Bien sûr, les réseaux sociaux ne vont pas disparaître. Je dirais même qu’ils n’ont jamais été aussi puissants et valorisés, n’en déplaise à certains Cassandre. En dépit des sombres prédictions annonçant régulièrement le déclin de Facebook (voir ici un article récent à ce sujet), le réseau des réseaux continue de se développer. Il dispose d’une audience si large et de tels moyens qu’on peut raisonnablement parier sur sa longévité et sa résilience. Mais comme le soulignent un certain nombre d’experts, les premiers dangers intrinsèques qui guettent les grands réseaux résident tout de même dans leur institutionnalisation, et cette priorité absolue donnée à la monétisation, qui les rend moins sympathiques à une partie de leurs utilisateurs. Avec leur succès et leur introduction en Bourse, Facebook et Twitter ont sans perdu beaucoup de sex appeal pour les jeunes, qui sont davantage en recherche de plateformes plus générationnelles et différenciatrices, telles que Snapchat, qui connaît une progression fulgurante (d’où son offre de rachat par Facebook).

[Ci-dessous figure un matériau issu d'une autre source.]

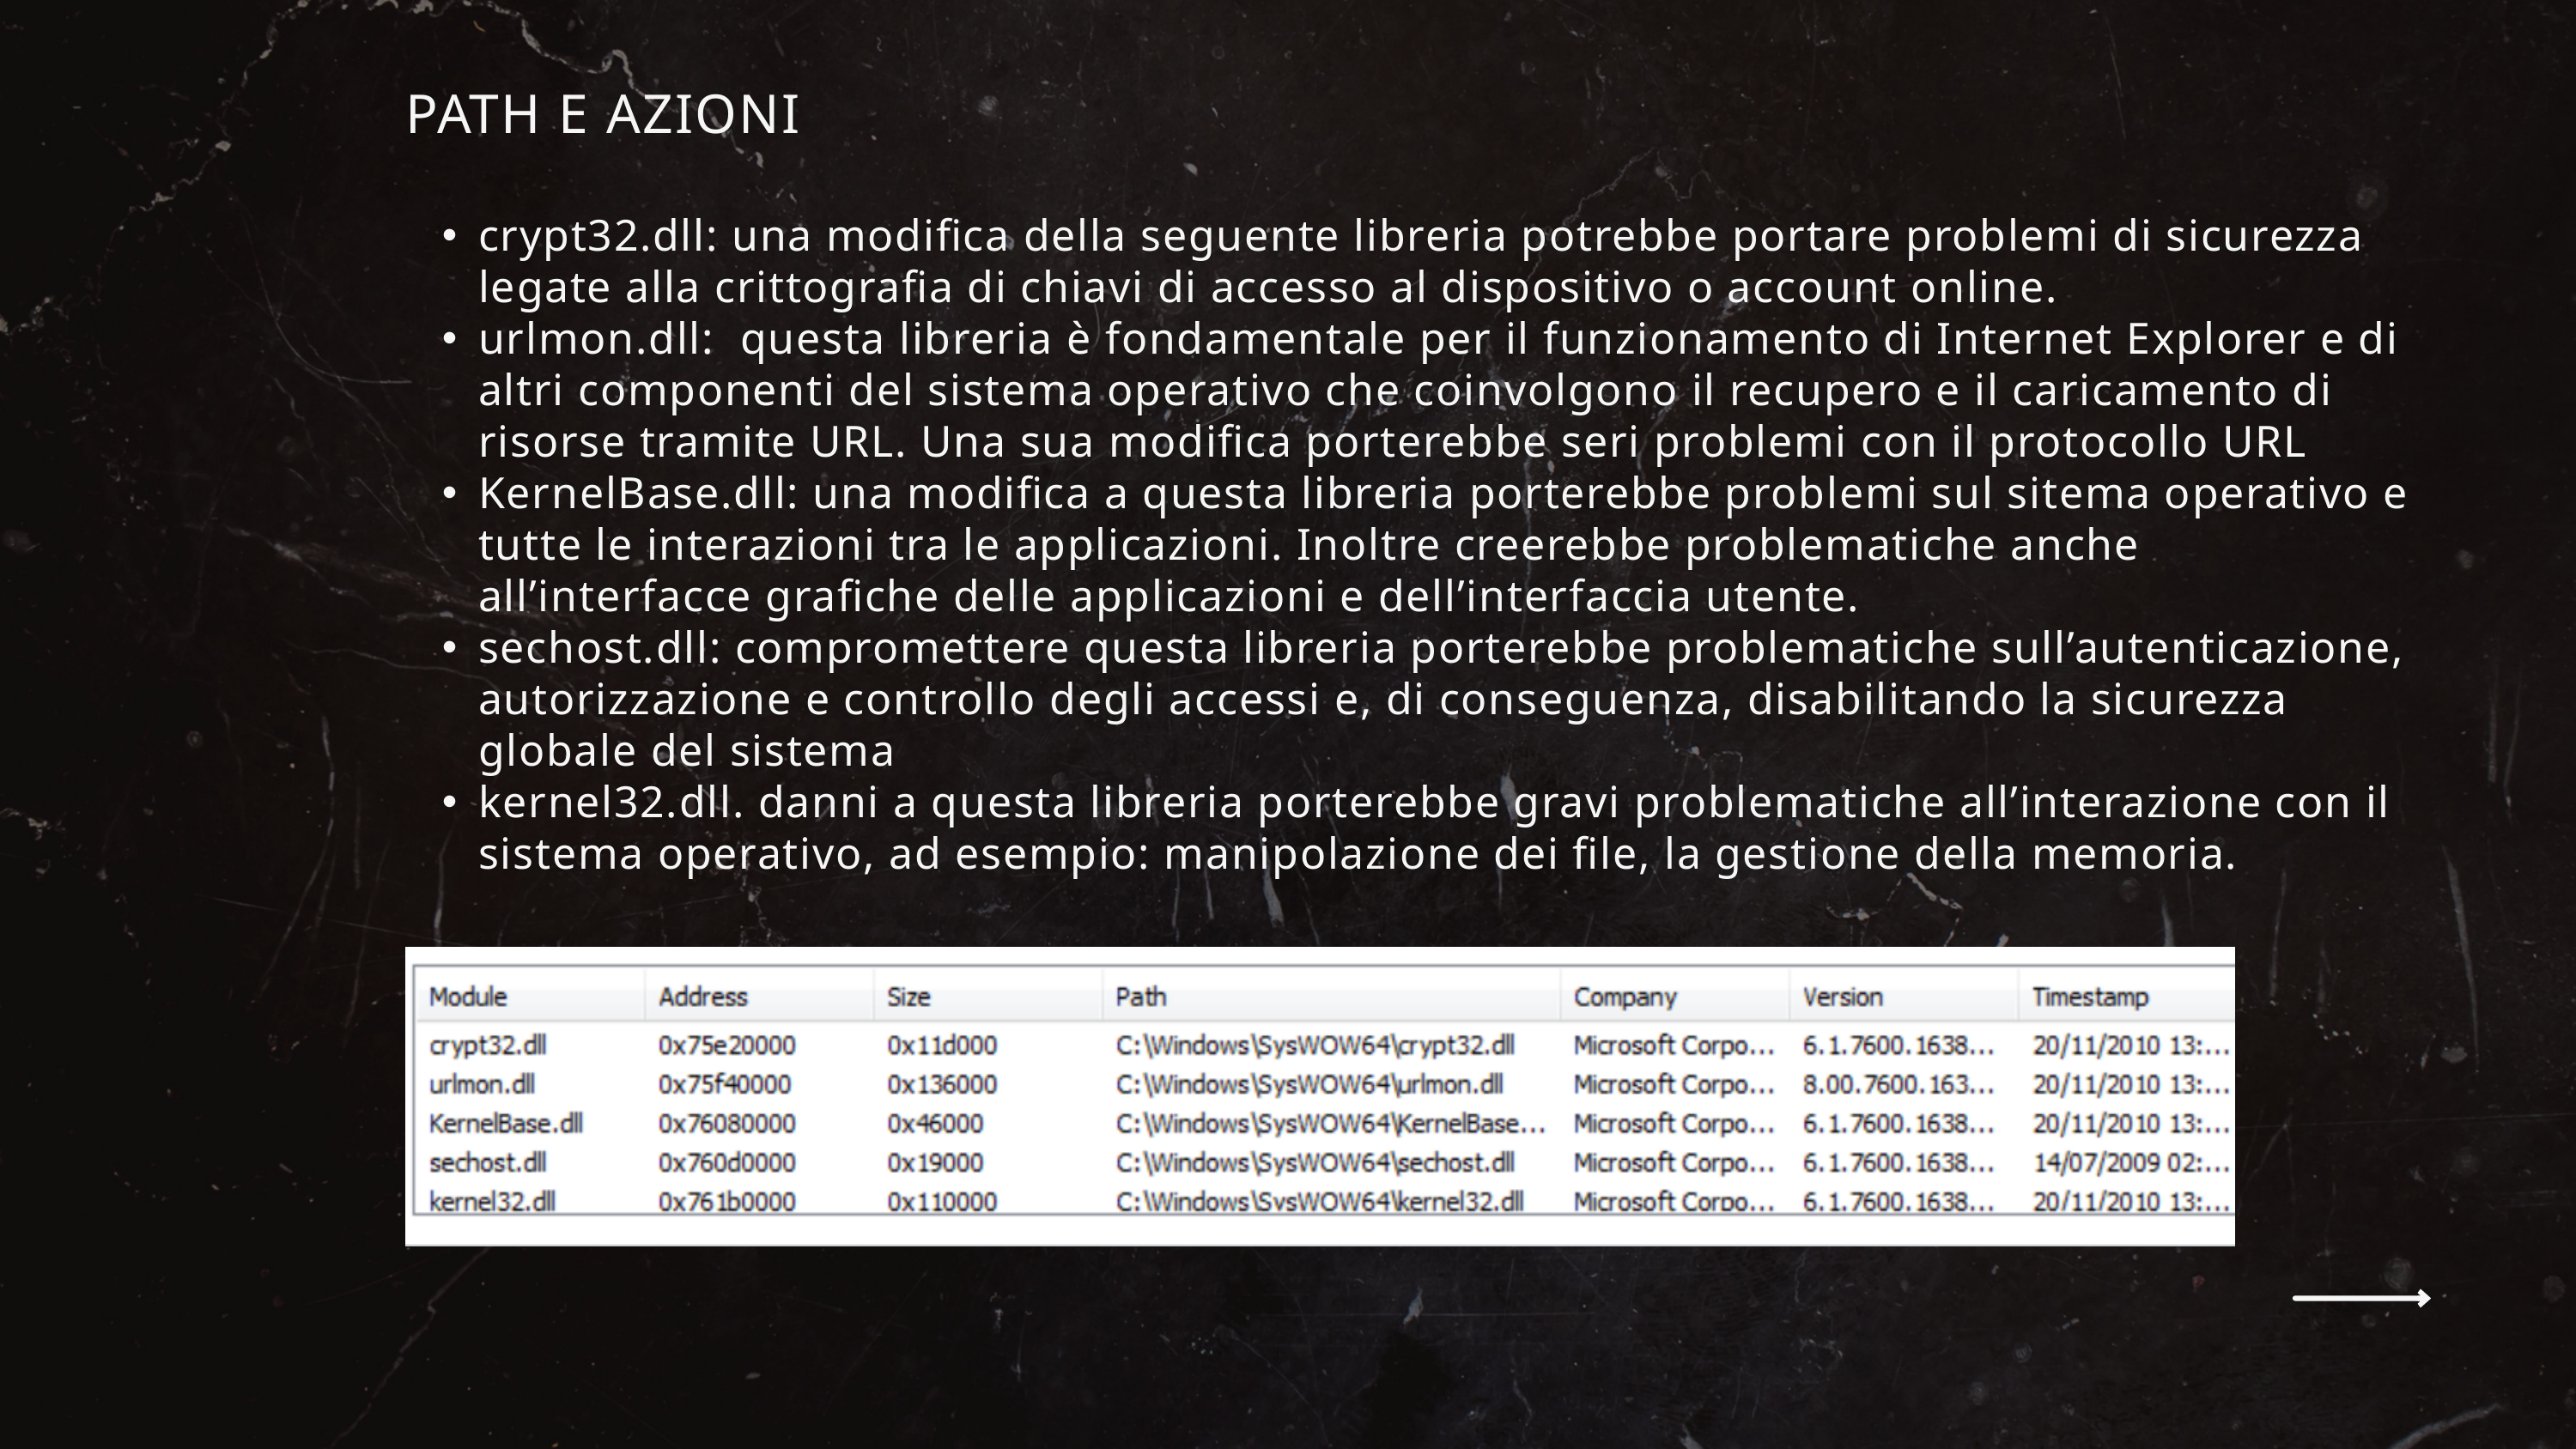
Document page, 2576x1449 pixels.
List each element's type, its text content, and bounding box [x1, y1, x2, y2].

On voit aussi, dans l’enquête menée par l’Ifop, combien la protection de la vie privée et des données personnelles paraît importante aux internautes. Or, cette dimension est souvent battue en brèche par les plus grandes plateformes, dans leur souhait de monétiser leur audience et les données dont elles disposent.

En résumé, il est encore beaucoup trop tôt pour parler, de manière globale, d’un désamour vis-à-vis des réseaux sociaux. Si les grands plateformes ne se remettent pas en question, on peut supposer que d’autres émergeront, qui seront susceptibles de passionner à nouveau les internautes et de ranimer la flamme de leur engagement… Car une fois encore, l’étude de l’Ifop le confirme, les réseaux sociaux ont bien pris une place majeure parmi les canaux de communication, que plus personne ne leur conteste.

Pour aller plus loin :

=> Consulter ici la synthèse des résultats de l’Observatoire des réseaux sociaux 2013 de l’Ifop

*NB : l’enquête réalisée par l’Ifop dans le cadre de cet Observatoire a été menée du 21 au 28 novembre dernier, auprès d’un échantillon de 2 004 internautes, représentatifs de la population internaute âgée de 18 ans et plus. 56 réseaux ou médias sociaux ont été étudiés, dont 4 sites nouvellement testés : Skype, Vine, Pearltrees et Line.